As a consequent of this principle, it was decided in Williams vs. Monroe that a separate action at law could not be maintained by the attorney against the husband, but that he should apply to the chancery court, in which the suit for a divorce had been brought and decided, for an allowance for his services, as part of the costs of the action.

That Ballard, the appellant, was bound to pay the costs of the action — that incurred by his wife as well as himself — including a reasonable allowance to her attorneys, cannot now be doubted in view of the section of the Revised Statutes, supra, and the decision in Williams vs. Monroe.

And it seems to us that there can be as little doubt about the answer which must be given to the second question.

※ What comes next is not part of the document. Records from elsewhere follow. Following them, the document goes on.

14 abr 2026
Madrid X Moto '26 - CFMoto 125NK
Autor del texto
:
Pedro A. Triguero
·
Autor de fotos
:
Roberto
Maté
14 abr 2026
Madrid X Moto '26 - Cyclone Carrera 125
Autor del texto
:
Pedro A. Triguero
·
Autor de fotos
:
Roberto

This was a proceeding in a court of chancery. We.have seen that the court was authorized by law to make the allowance to the attorneys, and to order the defendant to pay the sum allowed. The appropriate orders were made in this case. The defendant, (now appellant,) being in open court, refused to comply with the orders, although he could give no sufficient reason for his refusal,

Surely the court, under such circumstances, had the power to enforce obedience to its orders by the summary mode which *416was,, adopted — namely, attachment and imprisonment.' This power belongs of necessity to the court, that its judgments and orders may be carried into execution and not remain powerless ; and that its dignity and right to respect may be preserved by the prompt punishment of such contumacy as the appellant exhibited in the presence of the court.

The orders of the circuit court are affirmed.